Listed records: Begin

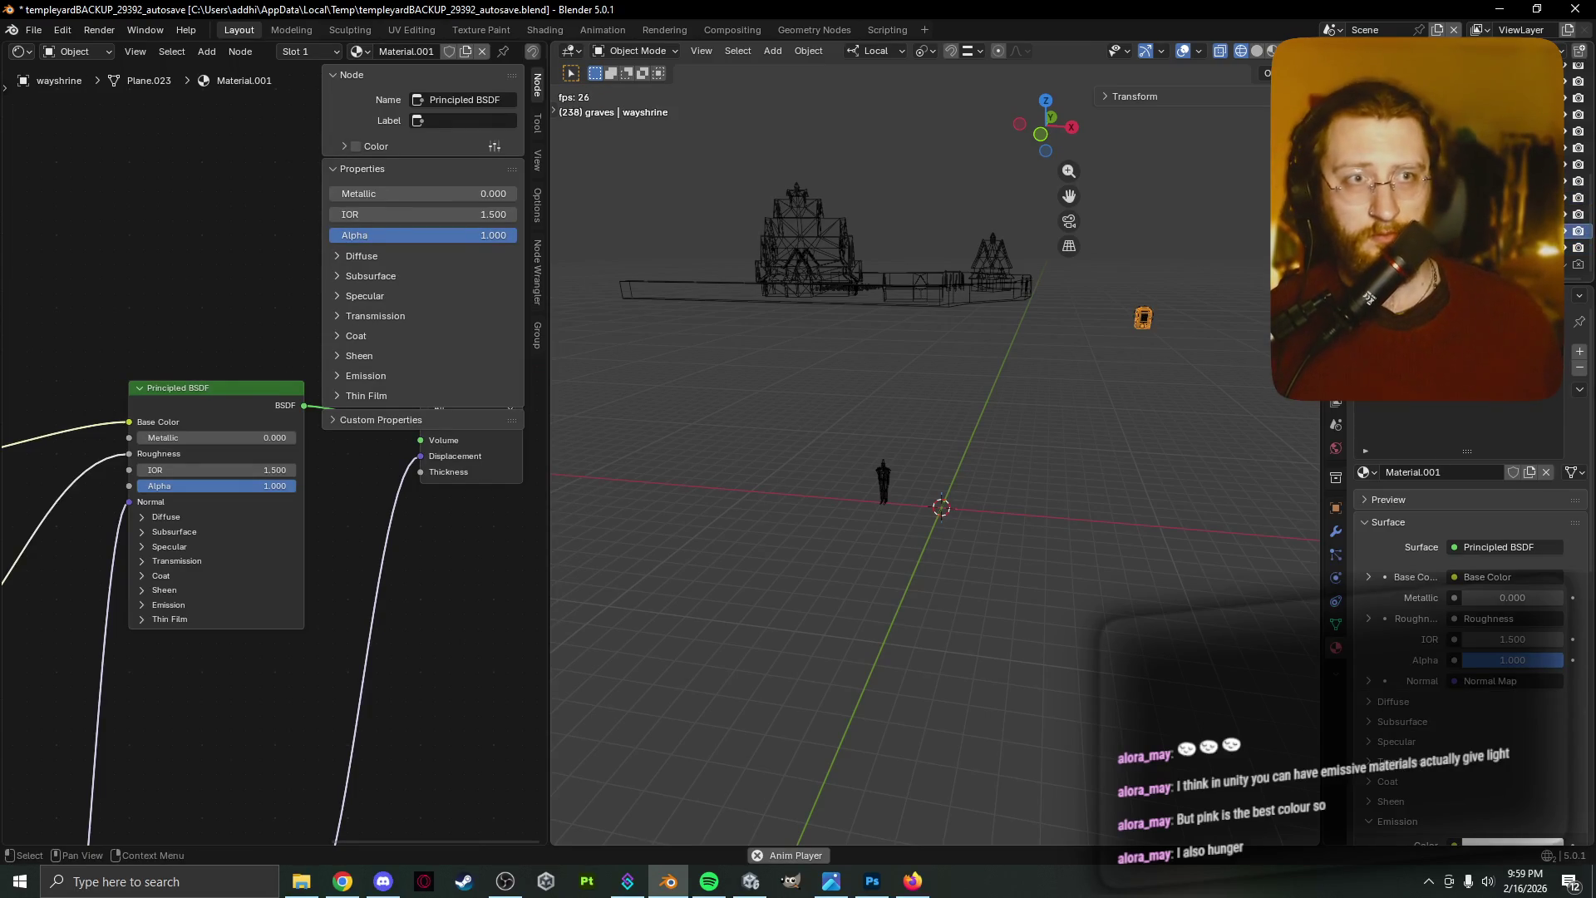
click(1546, 198)
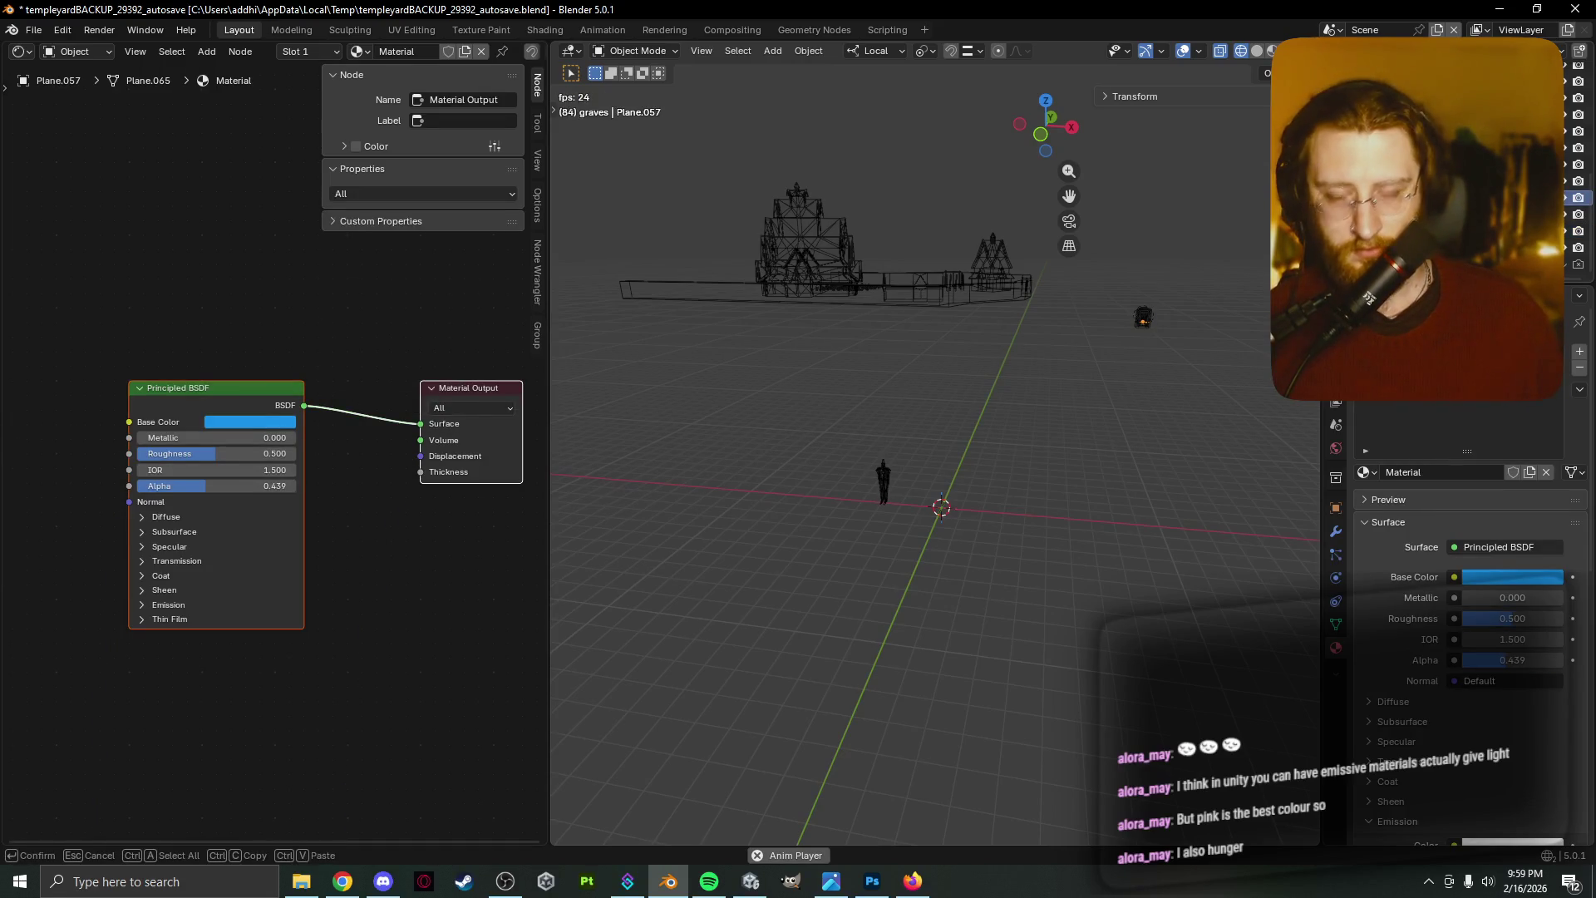
key(Return)
Frame the wayshrine.water plane in view and switch to editing its mesh
scroll(1075, 390, up, 2)
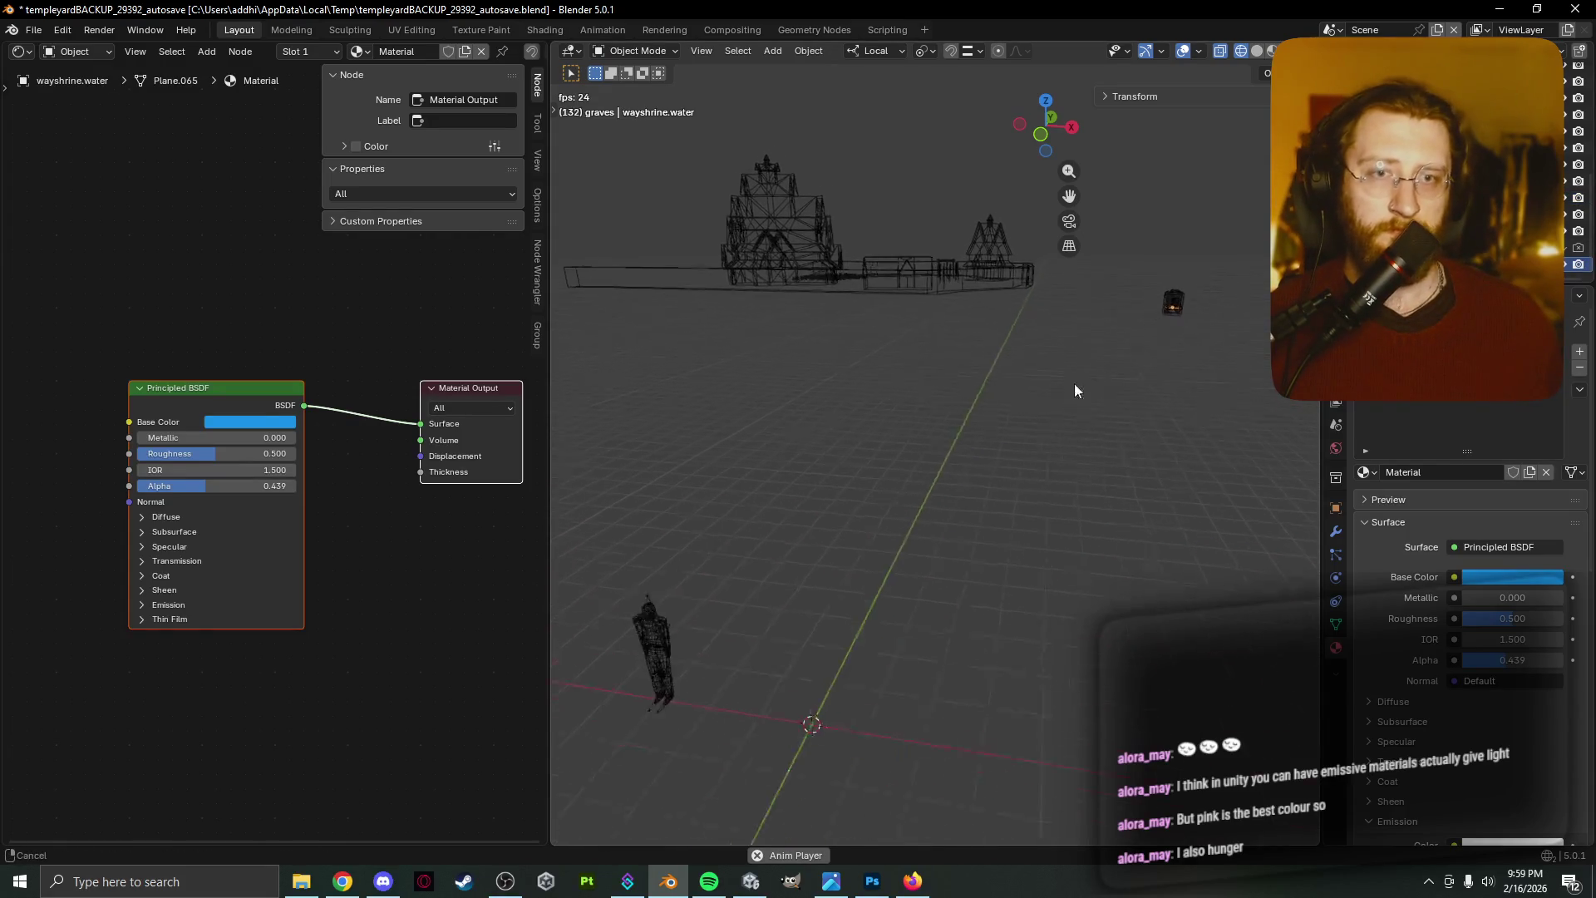
scroll(1074, 391, up, 1)
scroll(999, 420, up, 1)
key(KP_Decimal)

Listed records: End

Write out the data word for word, with every picture dropped.

* Task output *
click(1546, 198)
key(Return)
Frame the wayshrine.water plane in view and switch to editing its mesh
scroll(1075, 390, up, 2)
scroll(1074, 391, up, 1)
scroll(999, 420, up, 1)
key(KP_Decimal)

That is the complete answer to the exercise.